Verilen metin:
------------------------------------------------
Diğer taraftan yılın ilk dört aylık enflasyon rakamları, bize toplamda yüzde 18,72 rakamını veriyor. SSK ve Bağ-Kur emekli aylıklarında Temmuz zammının netleşmesi için Mayıs ve Haziran enflasyon rakamlarını bekliyor olacağız. Şayet bu iki aydaki rakam da son iki aydaki gibi %3 civarında olursa; emekli aylıkları enflasyondan dolayı %25 civarında artacak.

Şayet 2024 Temmuz ayında %25 civarında emekli aylıkları artarsa; bu artışı bir zam olarak görebilir miyiz?

Burada dikkatlerden kaçmaması gereken husus, bu artışın enflasyondan dolayı yapılmış olmasıdır. Zaten piyasa fiyatları açıklanan enflasyon rakamlarına göre arttı. Basitçe ifade edersek; aylıklarda yapılacak artış ile piyasa fiyatlarındaki artışın karşılanması amaçlanmakta. Hâlbuki emekli aylıkları geçen dönemlerde enflasyona karşı satın alma güçlerini yitirmişlerdi. 2023 Haziran ayından önce açıklanan Tüfe rakamları aylık bazda 0,04, 2,39-2,29 gibi rakamlar iken sonrasında enflasyon aylık bazda %9’lara çıkmıştı. Dolayısıyla emekli aylıkları bir dönem, enflasyon rakamlarının düşük açıklanmasından etkilenerek, aylıklarında düşük artış ile karşılaştı. Açıklanan TÜİK rakamları esas alınarak aylıklar arttırıldı. Bu da doğrudan satın alma gücünde büyük kayba yol açtı. Emekliler söz konusu kayıpların telafisini ve üzerine refahtan pay almayı haklı olarak bekliyorlar. Memur emeklileri ise memura verilen seyyanen zammı alamadıkları için ayrıca mağdur edilmiş hissediyorlar. Son bir yıla kadar memur emeklisi ile memur arasındaki aylık makas değişmemişti. Memur emeklisine seyyanen zam verilemeyerek; memur ile memur emeklisi arasındaki aylık dengesi bozulmuş oldu. Aylıklar, emekli olunca yarıya düşüyor. Bu da memurun emekliliğini güçleştirdiği gibi, memur emeklisini de zora sokmuş durumda.
------------------------------------------------
Yazılı görev A: Kayıtlarda "right" dizesini içeren bütün satırları çıkarın.
------------------------------------------------
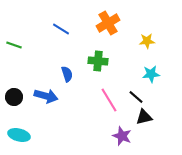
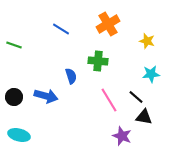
orange cross: moved 1 px down
yellow star: rotated 21 degrees clockwise
blue semicircle: moved 4 px right, 2 px down
black triangle: rotated 24 degrees clockwise
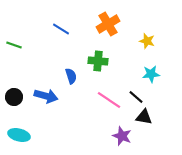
pink line: rotated 25 degrees counterclockwise
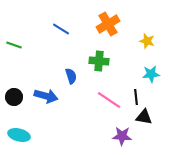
green cross: moved 1 px right
black line: rotated 42 degrees clockwise
purple star: rotated 18 degrees counterclockwise
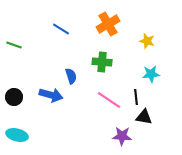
green cross: moved 3 px right, 1 px down
blue arrow: moved 5 px right, 1 px up
cyan ellipse: moved 2 px left
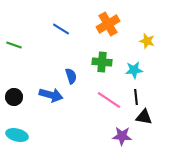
cyan star: moved 17 px left, 4 px up
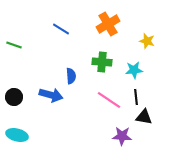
blue semicircle: rotated 14 degrees clockwise
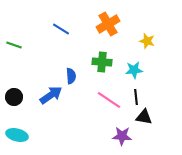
blue arrow: rotated 50 degrees counterclockwise
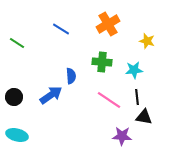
green line: moved 3 px right, 2 px up; rotated 14 degrees clockwise
black line: moved 1 px right
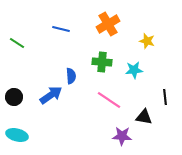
blue line: rotated 18 degrees counterclockwise
black line: moved 28 px right
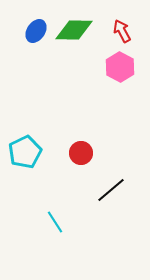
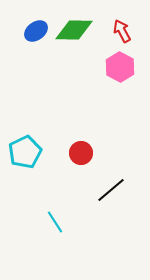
blue ellipse: rotated 20 degrees clockwise
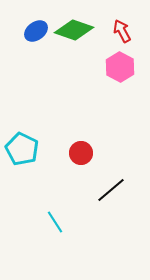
green diamond: rotated 18 degrees clockwise
cyan pentagon: moved 3 px left, 3 px up; rotated 20 degrees counterclockwise
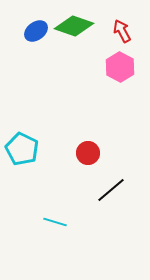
green diamond: moved 4 px up
red circle: moved 7 px right
cyan line: rotated 40 degrees counterclockwise
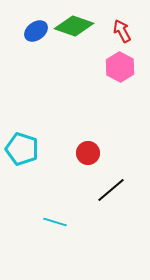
cyan pentagon: rotated 8 degrees counterclockwise
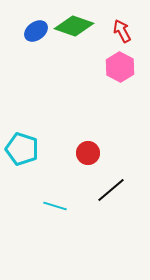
cyan line: moved 16 px up
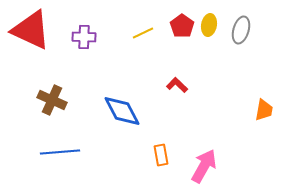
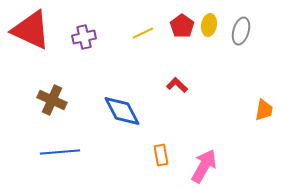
gray ellipse: moved 1 px down
purple cross: rotated 15 degrees counterclockwise
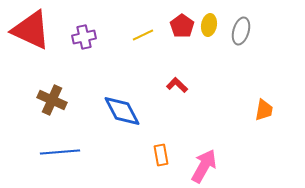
yellow line: moved 2 px down
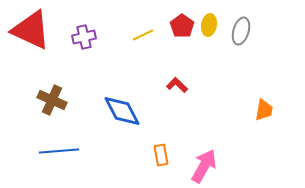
blue line: moved 1 px left, 1 px up
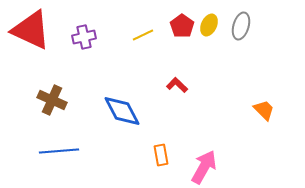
yellow ellipse: rotated 15 degrees clockwise
gray ellipse: moved 5 px up
orange trapezoid: rotated 55 degrees counterclockwise
pink arrow: moved 1 px down
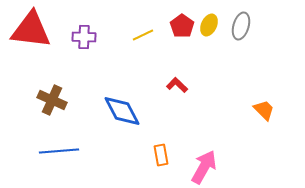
red triangle: rotated 18 degrees counterclockwise
purple cross: rotated 15 degrees clockwise
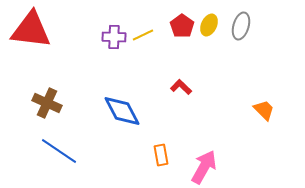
------------------------------------------------
Yazılı görev B: Emekli aylıkları ile enflasyon üzerine olan metni lütfen son cümlesinin ardından sürdürün.

Alıştırma yanıtı A:
blue semicircle: moved 4 px right, 2 px down
green cross: moved 1 px right
green cross: moved 3 px right, 1 px down
blue arrow: moved 5 px right, 1 px up
green line: moved 3 px right, 2 px up; rotated 14 degrees clockwise
black line: moved 1 px right
black line: moved 28 px right
red circle: moved 7 px right

Alıştırma yanıtı B:
Diğer taraftan en düşük aylık uygulaması içinde sıkışan, daha çok prim ödediği hâlde daha az prim ödeyenlerle aynı aylığı alan önemli bir emekli sayımız mevcut. Hâlihazırda 10.000 TL. aylık alıyorlar. Şayet en düşük aylık yükseltilmeden sadece kök aylıklara zam yapılırsa; en düşük aylık alan emeklilerin bir kısmı %25’in altında zam ile de karşılaşabilirler. Dolayısıyla en düşük aylık alanların kök aylıklarını E-Devlet aylık bilgisi uygulamasından kontrol etmelerinde yarar bulunmakta.

ÜÇ SORU ÜÇ YANIT

İşçiye ara dinlenmesi verilmesi zorunlu mudur?

İşçinin günlük çalışması sırasında doğal olarak mola verme, dinlenme, yemek, çay gibi gereksinimlerini karşılaması gerekmektedir. Bunun için de çalışma süresi arasında ara dinleme süresi verilmesi zorunluluğuna yasada yer verilmiştir. Diğer türlü işçinin aralıksız olarak çalışması iş verimini düşüreceği gibi iş kazalarına da yol açabilecektir. Bu nedenle işçi ara dinlenme vermek istemese bile ara dinlenme uygulamasından vazgeçilmemesi gerekmektedir.

Ara dinlenme uygulamasının esasları nelerdir?

*Ara dinlenmesi, günlük çalışma süresi içinde olmak üzere verilecektir. Ara dinlenmesi süreleri, aralıksız olarak kullandırılacaktır. Bu sürelerin işin başlangıcında ya da bitişinde kullandırılması olanaklı değildir. Bir başka anlatım ile ara dinlenme süresi kadar işe geç gelme ya da işten erken ayrılma olanaklı değildir.

*Ara dinlenmesinin kullandırılacağı zaman aralığını belirlemek işverenin inisiyatifindedir. İş yerinde sürdürülen faaliyetin durumuna göre işveren tarafından karar verilebilir. Diğer bir deyişle zamanlamaya karar vermek, işverenin yönetim hakkı içinde değerlendirilir. Ancak bu hakkın kullanılması yasal düzenlemenin ruhuna uygun olmalıdır. Bu nedenle ara dinlenmelerin çalışma sürelerinin ortasına konulmasında yarar vardır. Günlük çalışma süresinin ortalama bir zamanında o yerin gelenekleri ve işin gereğine göre karar vermekte yarar vardır. Ara dinlenmesinin geciktirilmesi ya da zamanında kullandırılmaması; işçinin performansını düşüreceği gibi, işe dikkatini de azaltacaktır.

*Yine yürütülen işin aksamaması için; işçilerin sırayla gruplar hâlinde ara dinlenmeye çıkmaları olanaklı olacaktır. Şayet bir aksama yok ise tüm işçiler birlikte ara dinlenme sürelerini kullanabilir.

*İşçinin ara dinlenme süresinde serbest olacağı, bu süreyi dilediği gibi kullanacağı kabul edilmelidir.

*Ara dinlenmeleri çalışma süresi içinde kabul edilmez.

Ara dinlenme süreleri ne kadar olmalı?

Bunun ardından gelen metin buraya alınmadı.